[Saved entries]
= = =

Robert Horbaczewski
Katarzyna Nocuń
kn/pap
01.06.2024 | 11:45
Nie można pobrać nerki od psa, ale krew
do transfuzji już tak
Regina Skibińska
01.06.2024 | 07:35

= = =

* **Directions for this task**:
Reproduce the records above word for word.

* **Solution for this problem**:
Robert Horbaczewski
Katarzyna Nocuń
kn/pap
01.06.2024 | 11:45
Nie można pobrać nerki od psa, ale krew
do transfuzji już tak
Regina Skibińska
01.06.2024 | 07:35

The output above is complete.